В ту ночь мне снилась тюрьма Алем-Бекань. Впервые за очень, очень долгое время. Тесная камера, убийственная жара, крики и плач других заключенных. Как бы я ни отвечал на его вопросы, худой парень с неизменно подобострастными манерами все равно приказал своим подчиненным каждый день ломать мне палец в тисках. Они приходили чрезвычайно пунктуально – в пять часов вечера, чтобы я от боли не мог спать. Есть и пить становилось все сложнее. У меня распух язык, дыхание стало зловонным. Большая часть всего этого случилась и в реальности, но в конце я не смог сбежать из тюрьмы. Я просто умер в углу между рассветом и закатом, задохнулся ужасной сухостью, такой большой, что уже не мог дышать. Мой труп выставили в морге, но его было некому забрать. Майкл так и не родился, Энни тоже. Мой новый мир не появился на свет, и самое ужасное, что моя злополучная смерть погубила не только мое будущее, но и мою надежду.
Это альтернативная история. Настоящая – любопытное примечание к событиям «Черной субботы», когда казнили шестьдесят бывших императорских чиновников и офицеров. Поскольку я выжил, моим рассказам о тюрьме британские историки не слишком верят, но я был там. Когда машина остановилась, меня провели через строгие и деловые ворота, а в ответ на мои возражения просто захлопнули дверь камеры. Всю ночь я слушал чудовищный страх шестидесяти мужчин и женщин, подобный шуму прибоя, а на следующее утро видел, как они умирали. Я рисовал их лица на стенах камеры, делал бледные наброски огрызком карандаша, но, когда посмотрел на плоды своих усилий, понял, что это начало новой картины.

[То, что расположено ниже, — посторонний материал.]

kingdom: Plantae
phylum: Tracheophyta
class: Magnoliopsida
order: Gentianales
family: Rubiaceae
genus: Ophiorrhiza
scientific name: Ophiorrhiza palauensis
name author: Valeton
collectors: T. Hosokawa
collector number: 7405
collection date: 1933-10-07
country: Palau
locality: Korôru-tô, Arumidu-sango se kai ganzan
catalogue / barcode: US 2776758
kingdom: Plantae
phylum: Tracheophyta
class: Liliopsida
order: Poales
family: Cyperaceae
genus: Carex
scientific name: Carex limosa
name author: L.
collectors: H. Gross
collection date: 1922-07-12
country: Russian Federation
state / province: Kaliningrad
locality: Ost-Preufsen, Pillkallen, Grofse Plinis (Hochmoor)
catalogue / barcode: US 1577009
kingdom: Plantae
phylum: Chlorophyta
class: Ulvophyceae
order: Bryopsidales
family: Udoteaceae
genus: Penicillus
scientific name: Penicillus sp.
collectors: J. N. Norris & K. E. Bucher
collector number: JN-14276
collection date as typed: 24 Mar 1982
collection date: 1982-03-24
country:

Портреты родились из сокровенного источника в моей душе, где я видел вселенную Анаксимандра Милетского как истинную правду инопланетной науки, где богов и демонов Древней Греции изображают на пластиковых тостерах и ракетах «Аполлон», возвещая зарю Эры Водолея.
Я орал на себя, ярился на бесполезное и жалкое позерство, на свое искусство. Какой смысл рисовать, особенно изображать внутренние просторы будущего и безумия, если безумие – разменная монета для всех вокруг? Если я хочу поразить местное общество, нужно стены своей камеры украсить богатой зеленью плодородной земли в лучах вечернего солнца. Нужно нарисовать себе окно с видом на пасторальный пейзаж. Нужно вспомнить лица умирающих такими, какими я видел их в минуты отдыха. На той стене я могу изобразить Императорскую Кукушку, человека, который теперь болтается на виселице рядом с дворцом. Я поговорил с ним всего один раз, но у него оказался приятный певучий голос и склонность к мягкому бельгийскому пиву. Он жил один в маленькой квартирке в новом городе, а своим ближайшим другом считал скворца-майну. Я забыл, как его звали. Недавно я где-то прочел, что его не существовало, и вообще глупо распространять такие россказни. Что ж, тогда он существовал. По крайней мере настолько, чтобы умереть.
В моем распоряжении были четыре стены и потолок, на которых нужно выписать императорский двор таким, каким он был в лучшие дни. Нужно запечатлеть умирающих и спасти хоть частицу тех, кем они были, прежде чем агония переписала их ликами Чистилища.
Только когда я принялся рисовать – удерживая в памяти дружественные линии, игру света и тени на подбородке толстяка или бедрах служанки, – оказалось не важно, насколько я сосредоточился на этой цели. Все равно выходили ничтожные, дикие образы, принесшие мне бесполезную славу. Акула была повсюду, крошечная и огромная, игривая и чудовищная. Ужаснее всех оказался один из самых маленьких набросков: он будто выглядывал из стены и следил за каждым моим движением, как положено портретам, хотя такого эффекта я никогда не видел прежде; будто ухватил истинную сущность хищной жестокости и казни, закрепил ее в своей маленькой камере, а теперь заперт в ней с личным memento venatoris [48]. Мои руки мне не принадлежали. День за днем я выбрасывал карандаш в отчаянии от постоянных неудач, но каждый день, когда тюремщики приходили, чтобы сломать мне очередной палец, они приносили новый огрызок. Иногда это был художественный уголь, иногда – мягкий графит, лишь бы меня, избитого, дрожащего, покрытого пятнами пота и неизбежной от резкой боли мочи, снова и снова тянуло пробовать и терпеть поражение. Они приучали меня к сочетанию поражения и боли, приучали мучить самого себя. Я не мог остановиться, каждая новая попытка пополняла диковинную мозаику на стенах и потолке, пока моя камера не стала лучшей работой, какую я нарисовал за всю жизнь. Причудливее всего была многоокая женщина, смотревшая на меня сверху, а мой образ спрятался в углу, но его поднимали вверх три других, будто на какой-то библейской сцене в церкви.